A recent pilot study done by Sansum Clinic doctors showed that patients who viewed ocean scenes through virtual reality (VR) goggles felt less stress than those who received their shots without the high-tech glasses.
The pilot study conducted in September and November of 2016 at Sansum Clinic locations in Santa Barbara and Lompoc, CA compared children who used VR goggles during vaccination to those who received their vaccine in the traditional fashion. Out of 244 children, 112 used Turbot 3D virtual reality goggles when receiving their seasonal flu shot. Those using the VR goggles reported 48 percent less pain than those without them. Surveyed parents whose children used the VR goggles during the vaccinations noted their sons or daughters experienced 48 percent less pain and 52 percent less fear. Sansum Clinic staff reported that children who used the VR goggles had 75 percent less pain, and exhibited 71 percent less fear.
“We were fairly impressed with the numbers. They definitely show that the VR goggles facilitated the vaccination process for kids, parents and staff,” says Dr. Mark Silverberg, Sansum Clinic pediatric ophthalmologist.

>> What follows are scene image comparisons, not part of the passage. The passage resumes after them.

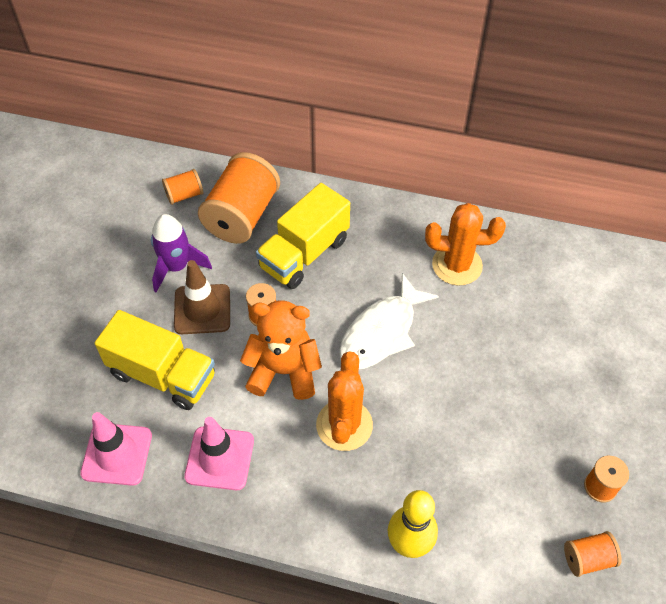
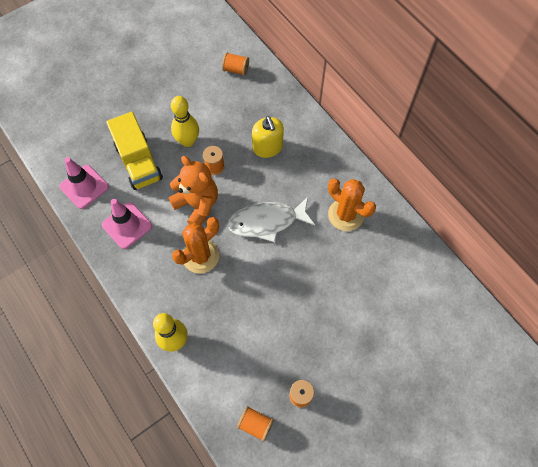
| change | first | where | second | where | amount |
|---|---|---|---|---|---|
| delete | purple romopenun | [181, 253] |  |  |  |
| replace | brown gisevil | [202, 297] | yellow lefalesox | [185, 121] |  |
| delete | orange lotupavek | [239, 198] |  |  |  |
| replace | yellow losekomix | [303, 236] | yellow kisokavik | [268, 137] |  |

The genesis of the practice enhancement project occurred when Dr. Silverberg noticed frequent apprehension in young patients who connected visiting any medical office with painful shots. All too often he would be asked by a crying toddler, “Am I getting a shot today?” He discussed the problem with his 15-year-old daughter, Zoe who suggested the use of virtual reality goggles as a possible solution. The father-daughter team brought their idea to Dr. John LaPuma, a board certified internist and proponent of exercising in nature for stress reduction.
The three endeavored the pilot project together.
A study recently published by the American Academy of Pediatrics examined the reasons for vaccine delays and found that 3/4 of surveyed doctors said parents postponed shots over concerns about discomfort.
The consequences of putting off shots are serious, according to Dr. Silverberg. “It’s a shame to think of kids going unvaccinated simply because of the stress. We were looking for a simple, inexpensive remedy,” he explains. The physician and father of three, who has been recognized repeatedly by Castle Connelly as one of America’s Top Doctors, will present the results of the pilot project at the World Summit of Pediatrics in Rome in June of 2017.